Microsoft is building an ecosystem where you can deploy AI Agent Doppelgängers that will login and use a virtual machine and be autonomous. They're refining their AI Agent Studio. They're revamping the whole concept of creating, customizing and maintaining software using AI. And automating key aspects of DevOps.

From their consumer based applications that are well integrated together and have AI baked into them, to the enterprise side, they are quite far ahead of Apple in their software ecosystem.

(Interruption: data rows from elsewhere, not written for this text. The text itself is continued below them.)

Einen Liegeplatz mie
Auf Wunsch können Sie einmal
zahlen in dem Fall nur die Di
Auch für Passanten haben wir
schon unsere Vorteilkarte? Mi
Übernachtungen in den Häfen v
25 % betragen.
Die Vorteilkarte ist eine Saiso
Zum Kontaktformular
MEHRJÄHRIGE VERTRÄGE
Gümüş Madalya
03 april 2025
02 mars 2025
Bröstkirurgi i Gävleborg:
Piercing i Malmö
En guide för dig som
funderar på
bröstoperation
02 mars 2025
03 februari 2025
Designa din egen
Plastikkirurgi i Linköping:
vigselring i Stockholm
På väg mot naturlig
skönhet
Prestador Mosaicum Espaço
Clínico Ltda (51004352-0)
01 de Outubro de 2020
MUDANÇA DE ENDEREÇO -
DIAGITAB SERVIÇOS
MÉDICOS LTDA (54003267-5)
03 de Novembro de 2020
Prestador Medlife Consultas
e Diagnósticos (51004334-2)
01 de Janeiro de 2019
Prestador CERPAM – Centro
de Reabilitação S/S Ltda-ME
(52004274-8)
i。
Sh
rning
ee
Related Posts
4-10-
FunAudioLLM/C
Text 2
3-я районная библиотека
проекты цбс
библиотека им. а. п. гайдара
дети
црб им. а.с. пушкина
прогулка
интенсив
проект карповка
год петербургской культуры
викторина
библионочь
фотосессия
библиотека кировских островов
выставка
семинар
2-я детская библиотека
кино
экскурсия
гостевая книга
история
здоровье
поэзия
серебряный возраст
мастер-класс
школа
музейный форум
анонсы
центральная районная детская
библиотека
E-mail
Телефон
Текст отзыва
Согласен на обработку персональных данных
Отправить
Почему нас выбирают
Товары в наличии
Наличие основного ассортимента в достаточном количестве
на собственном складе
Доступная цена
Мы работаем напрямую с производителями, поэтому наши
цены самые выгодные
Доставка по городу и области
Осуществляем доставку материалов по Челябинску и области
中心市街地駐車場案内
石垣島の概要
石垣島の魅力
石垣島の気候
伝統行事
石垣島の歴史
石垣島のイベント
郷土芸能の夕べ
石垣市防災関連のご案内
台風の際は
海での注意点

What Apple needs to do in my opinion, aside from more affordable devices like the Neo is this:
  1. Revamp their core software offerings including total code rewrites of the online versions of these (e.g., Numbers online).
  2. Introduce a new application builder that uses AI as its main interface to build.
  3. Create and launch a new search engine that will have AI as its main experience. This search engine may screen each website listed in its index to remove spam and garbage that's on the Internet.
  4. Offer virtual machines for AI Agents and have a new AI Agent builder studio for consumers and business customers.
  5. Revamp the operating system and offer new classes of devices, including a large touchscreen monitor.
  6. Hire armies of business account managers to penetrate the enterprise.
  7. I could go on and on...
(As a fellow enterprise developer that is stuck in the Microsoft environment) So this is why everything sucks now in that world. Like things will hang and break and the error messages are non-existent. This is the future you want for Apple? AI has many many issues and while I use it in a limited fashion, it will be hilarious to continue to see these autonomous agents f up everything like 1 in 20 times. It's already happening. Amazon had to hire more programmers just to make up for all the AI coded downtime they have had lately. LOL.

It was so much better ten years ago when everything had a backstop. Now nothing does, and no one takes responsibility when an arcane function in Azure Data Factory doesn't work correctly. It's all shrugs across the board.

There is a reason that Microsoft is realizing that it might just lose the whole thing if it presses AI too hard and is pulling back on Copilot integration into Windows altogether.

This is not the path for Apple to emulate.